Today, that trust is under strain. Institutions are questioned. Political discourse has hardened. Social media and AI amplify anger faster than reason, blurring the line between reality and perception – with real consequences. In such an environment, truth is the first victim. Across the United States and Europe, political fragmentation is deepening, public confidence is eroding and cohesion within alliances such as Nato is increasingly tested.
A divided society speaks less clearly abroad. If there is a “clash” underway, part of it runs through Western democracies themselves – between confidence and doubt, cohesion and fragmentation. This matters strategically. Influence abroad rests on credibility at home.
What, then, is the lesson thirty years on?
First, beware of simple narratives. The world is not neatly divided into civilisational blocs. It is interconnected – economically and technologically. Rivals trade even as they compete. Lines are blurred. Yesterday’s adversaries can become today’s interlocutors – as recent developments in Syria illustrate.
Second, resist absolutism and messianism. When every issue is framed as a struggle between “our” values and “their” values, diplomacy has no room to operate. Interests must be named plainly. Differences must be managed, not moralised.

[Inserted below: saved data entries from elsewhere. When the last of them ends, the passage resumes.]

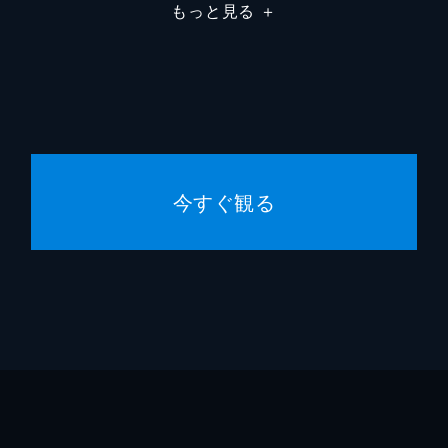
もっと見る
＋
今すぐ観る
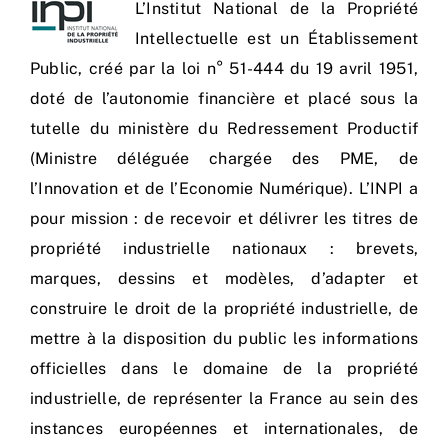
L’
Institut National de la Propriété
Intellectuelle
est un Établissement
Public, créé par la loi n° 51-444 du 19 avril 1951,
doté de l’autonomie financière et placé sous la
tutelle du ministère du Redressement Productif
(Ministre déléguée chargée des PME, de
l’Innovation et de l’Economie Numérique). L’INPI a
pour mission : de recevoir et délivrer les titres de
propriété industrielle nationaux : brevets,
marques, dessins et modèles, d’adapter et
construire le droit de la propriété industrielle, de
mettre à la disposition du public les informations
officielles dans le domaine de la propriété
industrielle, de représenter la France au sein des
instances européennes et internationales, de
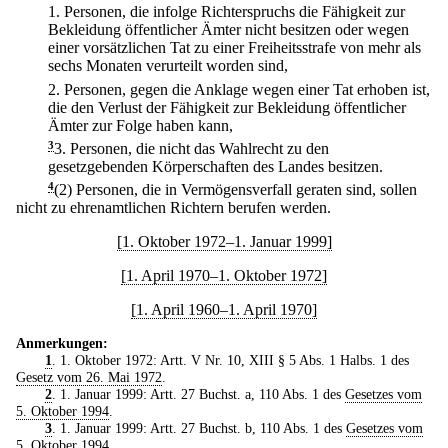
1.
Personen, die infolge Richterspruchs die Fähigkeit zur
Bekleidung öffentlicher Ämter nicht besitzen oder wegen
einer vorsätzlichen Tat zu einer Freiheitsstrafe von mehr als
sechs Monaten verurteilt worden sind,
2.
Personen, gegen die Anklage wegen einer Tat erhoben ist,
die den Verlust der Fähigkeit zur Bekleidung öffentlicher
Ämter zur Folge haben kann,
3
3.
Personen, die nicht das Wahlrecht zu den
gesetzgebenden Körperschaften des Landes besitzen.
4
(2) Personen, die in Vermögensverfall geraten sind, sollen
nicht zu ehrenamtlichen Richtern berufen werden.
[1. Oktober 1972–1. Januar 1999]
[1. April 1970–1. Oktober 1972]
[1. April 1960–1. April 1970]
Anmerkungen:
1
. 1. Oktober 1972: Artt. V Nr. 10, XIII § 5 Abs. 1 Halbs. 1 des
Gesetz vom 26. Mai 1972
.
2
. 1. Januar 1999: Artt. 27 Buchst. a, 110 Abs. 1 des
Gesetzes vom
5. Oktober 1994
.
3
. 1. Januar 1999: Artt. 27 Buchst. b, 110 Abs. 1 des
Gesetzes vom
5. Oktober 1994
.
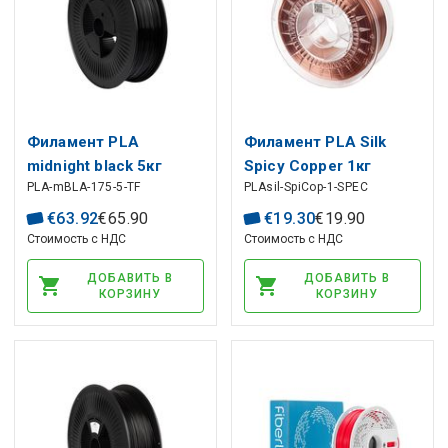
Филамент PLA
Филамент PLA Silk
midnight black 5кг
Spicy Copper 1кг
PLA-mBLA-175-5-TF
PLAsil-SpiCop-1-SPEC
Филамент от Spectrum
Spectrum
€
63
.
92
€
65
.
90
€
19
.
30
€
19
.
90
Стоимость с НДС
Стоимость с НДС
ДОБАВИТЬ В
ДОБАВИТЬ В
КОРЗИНУ
КОРЗИНУ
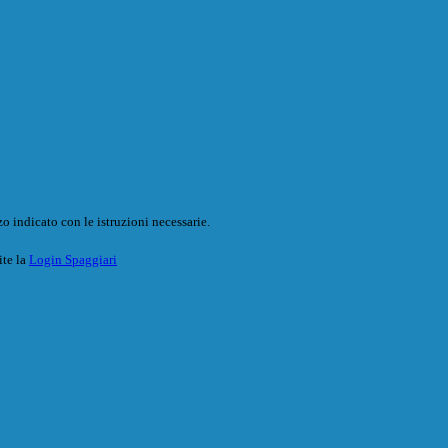
o indicato con le istruzioni necessarie.
ite la
Login Spaggiari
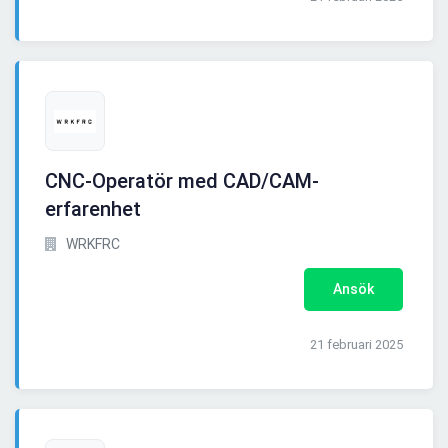
CNC-Operatör med CAD/CAM-
erfarenhet
WRKFRC
Ansök
21 februari 2025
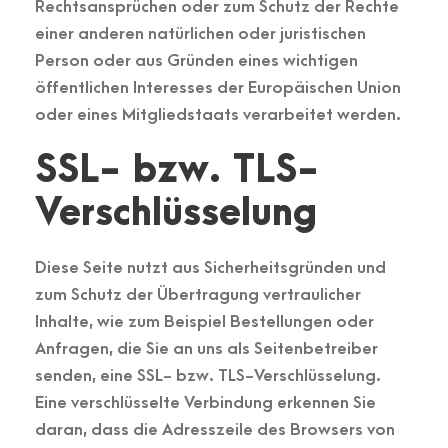
Rechtsansprüchen oder zum Schutz der Rechte
einer anderen natürlichen oder juristischen
Person oder aus Gründen eines wichtigen
öffentlichen Interesses der Europäischen Union
oder eines Mitgliedstaats verarbeitet werden.
SSL- bzw. TLS-
Verschlüsselung
Diese Seite nutzt aus Sicherheitsgründen und
zum Schutz der Übertragung vertraulicher
Inhalte, wie zum Beispiel Bestellungen oder
Anfragen, die Sie an uns als Seitenbetreiber
senden, eine SSL- bzw. TLS-Verschlüsselung.
Eine verschlüsselte Verbindung erkennen Sie
daran, dass die Adresszeile des Browsers von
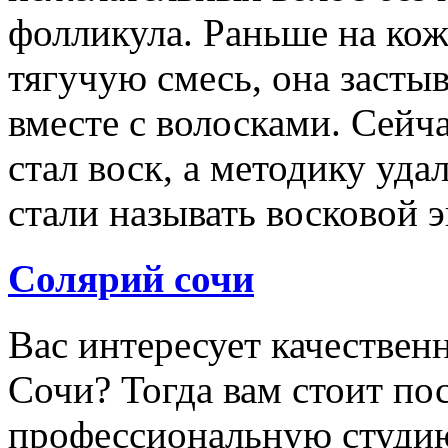
фолликула. Раньше на ко
тягучую смесь, она застыв
вместе с волосками. Сейч
стал воск, а методику уд
стали называть восковой 
Солярий сочи
Вас интересует качествен
Сочи? Тогда вам стоит по
профессиональную студи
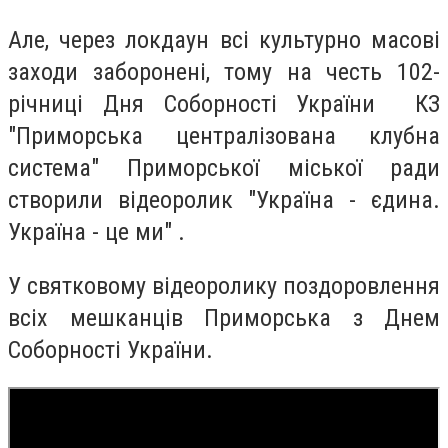
Але, через локдаун всі культурно масові
заходи заборонені, тому на честь 102-
річниці Дня Соборності України КЗ
"Приморська централізована клубна
система" Приморської міської ради
створили відеоролик "Україна - єдина.
Україна - це ми" .
У святковому відеоролику поздоровлення
всіх мешканців Приморська з Днем
Соборності України.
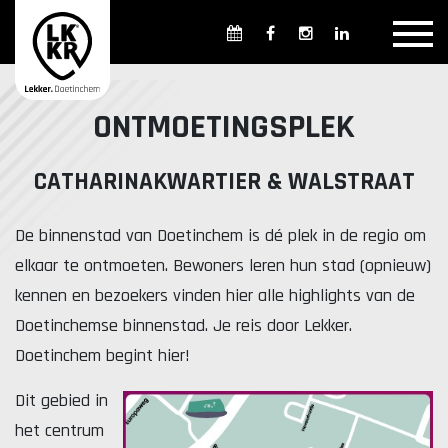
Overzicht winkels
Openingsdagen en -tijden
Weekmarkten
ONTMOETINGSPLEK
Overzicht horeca
Overnachten
CATHARINAKWARTIER & WALSTRAAT
De binnenstad van Doetinchem is dé plek in de regio om
Overzicht Cultuur & Musea
elkaar te ontmoeten. Bewoners leren hun stad (opnieuw)
kennen en bezoekers vinden hier alle highlights van de
Doetinchemse binnenstad. Je reis door Lekker.
Parkeren in Doetinchem
Openbaar vervoer
Doetinchem begint hier!
Gratis Shuttle
FAQ
Dit gebied in
het centrum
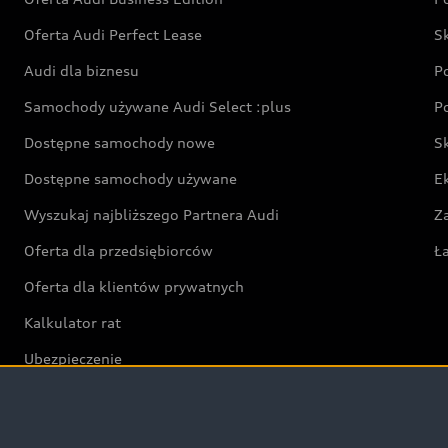
Oferta Audi Perfect Lease
S
Audi dla biznesu
P
Samochody używane Audi Select :plus
P
Dostępne samochody nowe
S
Dostępne samochody używane
E
Wyszukaj najbliższego Partnera Audi
Z
Oferta dla przedsiębiorców
Ł
Oferta dla klientów prywatnych
Kalkulator rat
Ubezpieczenie
Świat Audi RS
Audi driving experience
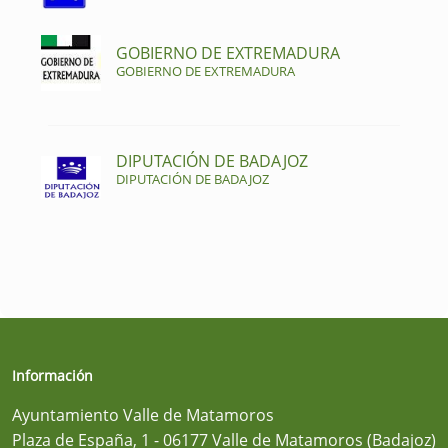
GOBIERNO DE EXTREMADURA
GOBIERNO DE EXTREMADURA
DIPUTACIÓN DE BADAJOZ
DIPUTACIÓN DE BADAJOZ
Información
Ayuntamiento Valle de Matamoros
Plaza de España, 1 - 06177 Valle de Matamoros (Badajoz)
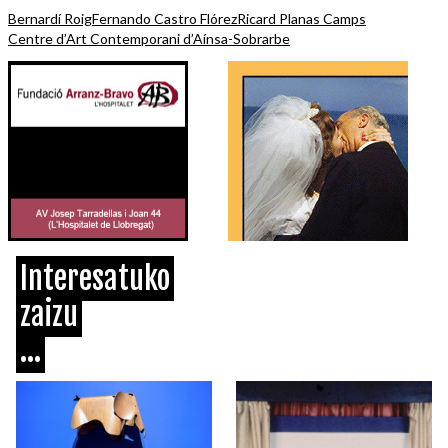
Bernardí Roig
Fernando Castro Flórez
Ricard Planas Camps
Centre d’Art Contemporani d’Aínsa-Sobrarbe
Interesatuko
zaizu
...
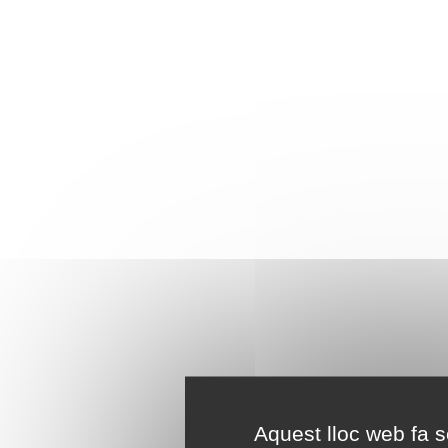
Aquest lloc web fa se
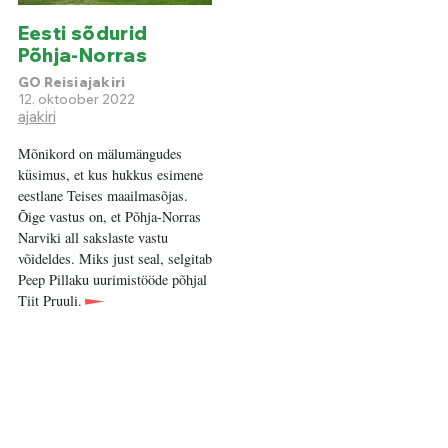
Eesti sõdurid
Põhja-Norras
GO Reisiajakiri
12. oktoober 2022
ajakiri
Mõnikord on mälumängudes
küsimus, et kus hukkus esimene
eestlane Teises maailmasõjas.
Õige vastus on, et Põhja-Norras
Narviki all sakslaste vastu
võideldes. Miks just seal, selgitab
Peep Pillaku uurimistööde põhjal
Tiit Pruuli.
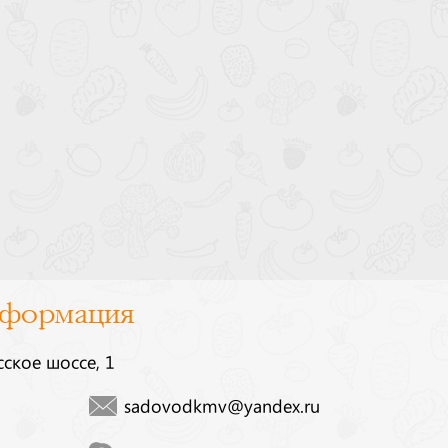
нформация
сское шоссе, 1
sadovodkmv@yandex.ru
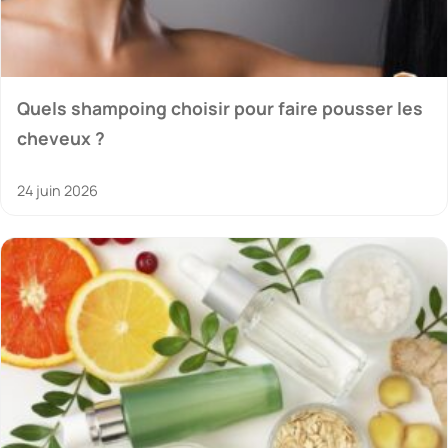
Quels shampoing choisir pour faire pousser les
cheveux ?
24 juin 2026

Third, restore proportion in leadership. Not every dispute is existential. Not every adversary is irredeemable. Aristotle’s old insight – that virtue lies in balance – still has practical value. In a heated environment, proportion is strength.
Fourth, repair trust at home. Without it, foreign policy loses its anchor. A society that doubts itself will struggle to persuade others.
None of this requires denying differences between civilisations. These differences are real and enduring. They are not only cultural but often religious – touching questions of belief, identity and meaning that are not easily compromised. But difference does not have to mean destiny. We can disagree without becoming disagreeable. When moderation fails, history tends to repeat itself – never in the same form, but always with the same consequences.
Huntington helped correct a post-Cold War illusion. He reminded us that identity matters, that history does not dissolve, and that the world is plural. Where he went too far was in suggesting that civilisational lines would become the main drivers of conflict.
The disorder of today is better understood as a mix of power transition, strategic rivalry, technological disruption, competition over resources and internal strain within states. Civilisational language often follows these realities – it does not always cause them.
That is where leadership and citizen education matter. Statesmanship lowers the temperature. It keeps channels open. It avoids turning every disagreement into a test of identity. It recognises limits. It knows when to press – and when to pause. An educated and informed public is less easily drawn into absolutism.
The alternative is a world that talks itself into conflict.
This is also what diplomacy is all about: preventing conflict from becoming inevitable.
Thirty years on, the question is not whether Huntington was right or wrong. It is whether we have the discipline to avoid proving him right for the wrong reasons.
The real danger today is not a clash of civilisations.
It is a clash of ignorance, growing intolerance and a loss of moderation in a world of increasing power and shrinking trust – where language is too often used to divide the world into absolutes of “good” and “evil”, to inflame rather than to resolve, and where the simple principle of treating others as we would wish to be treated is too often forgotten.